# WHAT TO DO
Out of the entries that follow, copy each line containing "Atlantic".
INFORMATION SUPPLIED START
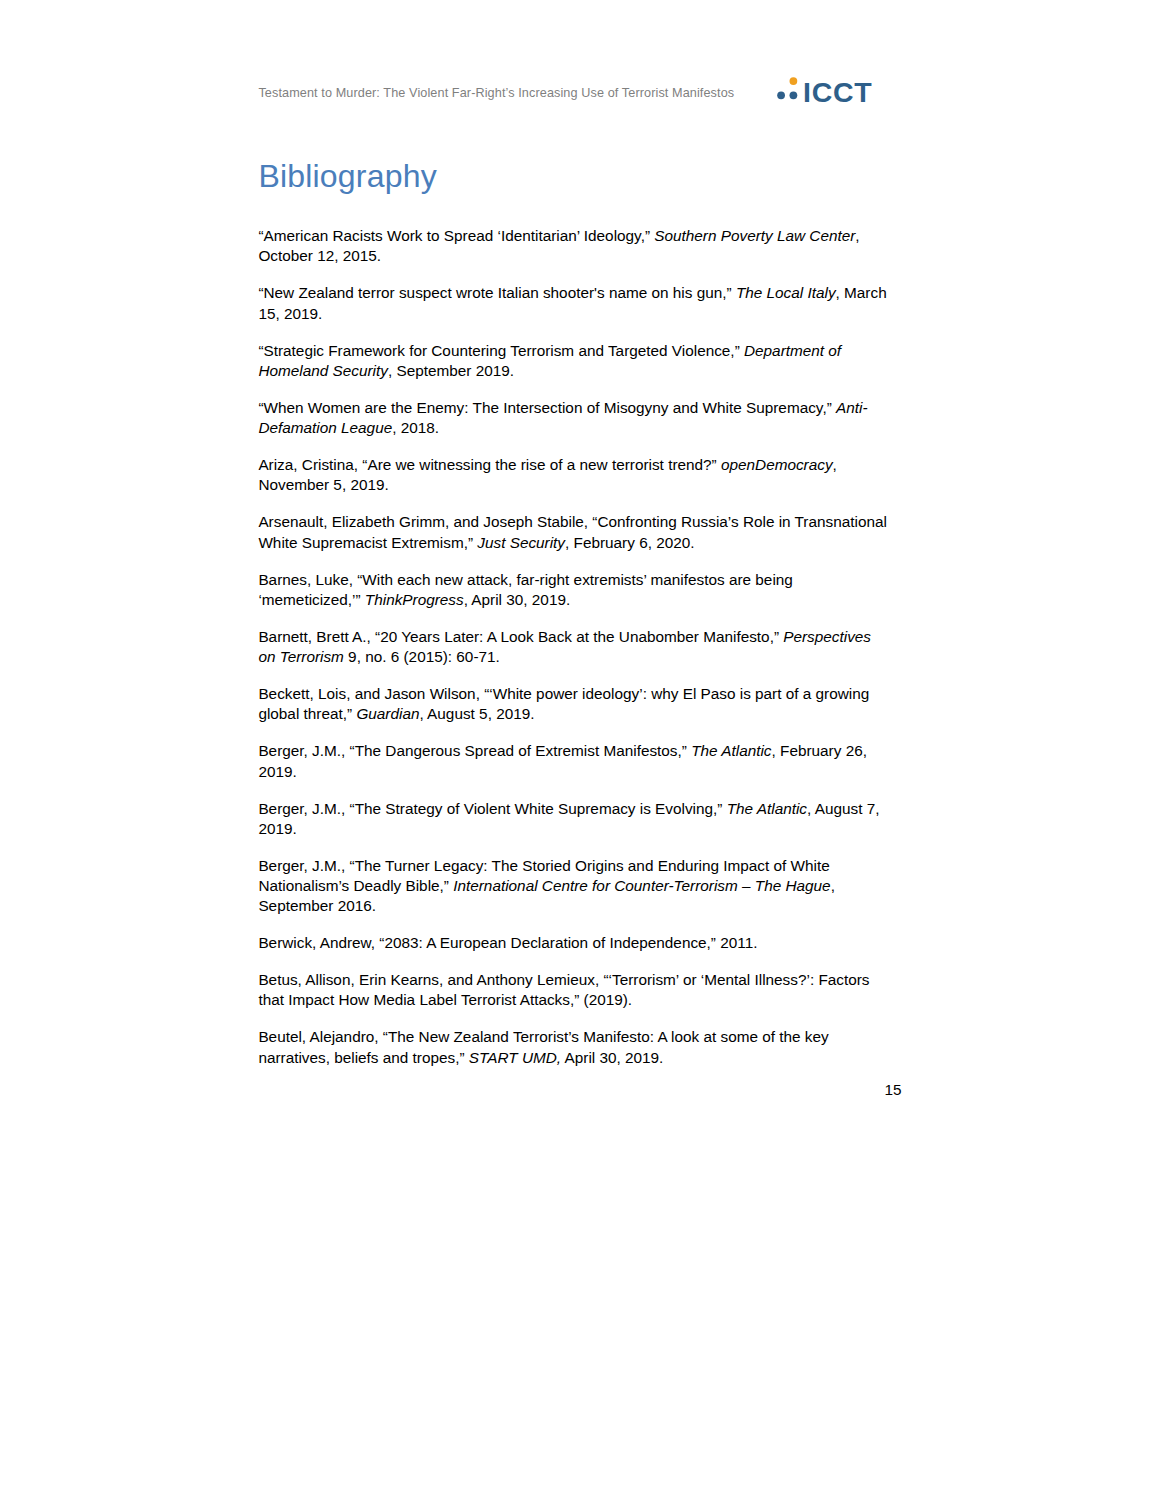Testament to Murder: The Violent Far-Right’s Increasing Use of Terrorist Manifestos
ICCT
Bibliography
“American Racists Work to Spread ‘Identitarian’ Ideology,” Southern Poverty Law Center, October 12, 2015.
“New Zealand terror suspect wrote Italian shooter's name on his gun,” The Local Italy, March 15, 2019.
“Strategic Framework for Countering Terrorism and Targeted Violence,” Department of Homeland Security, September 2019.
“When Women are the Enemy: The Intersection of Misogyny and White Supremacy,” Anti-Defamation League, 2018.
Ariza, Cristina, “Are we witnessing the rise of a new terrorist trend?” openDemocracy, November 5, 2019.
Arsenault, Elizabeth Grimm, and Joseph Stabile, “Confronting Russia’s Role in Transnational White Supremacist Extremism,” Just Security, February 6, 2020.
Barnes, Luke, “With each new attack, far-right extremists’ manifestos are being ‘memeticized,’” ThinkProgress, April 30, 2019.
Barnett, Brett A., “20 Years Later: A Look Back at the Unabomber Manifesto,” Perspectives on Terrorism 9, no. 6 (2015): 60-71.
Beckett, Lois, and Jason Wilson, “‘White power ideology’: why El Paso is part of a growing global threat,” Guardian, August 5, 2019.
Berger, J.M., “The Dangerous Spread of Extremist Manifestos,” The Atlantic, February 26, 2019.
Berger, J.M., “The Strategy of Violent White Supremacy is Evolving,” The Atlantic, August 7, 2019.
Berger, J.M., “The Turner Legacy: The Storied Origins and Enduring Impact of White Nationalism’s Deadly Bible,” International Centre for Counter-Terrorism – The Hague, September 2016.
Berwick, Andrew, “2083: A European Declaration of Independence,” 2011.
Betus, Allison, Erin Kearns, and Anthony Lemieux, “‘Terrorism’ or ‘Mental Illness?’: Factors that Impact How Media Label Terrorist Attacks,” (2019).
Beutel, Alejandro, “The New Zealand Terrorist’s Manifesto: A look at some of the key narratives, beliefs and tropes,” START UMD, April 30, 2019.
15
INFORMATION SUPPLIED END
# EXERCISE RESULT
Berger, J.M., “The Dangerous Spread of Extremist Manifestos,” The Atlantic, February 26, 2019.
Berger, J.M., “The Strategy of Violent White Supremacy is Evolving,” The Atlantic, August 7, 2019.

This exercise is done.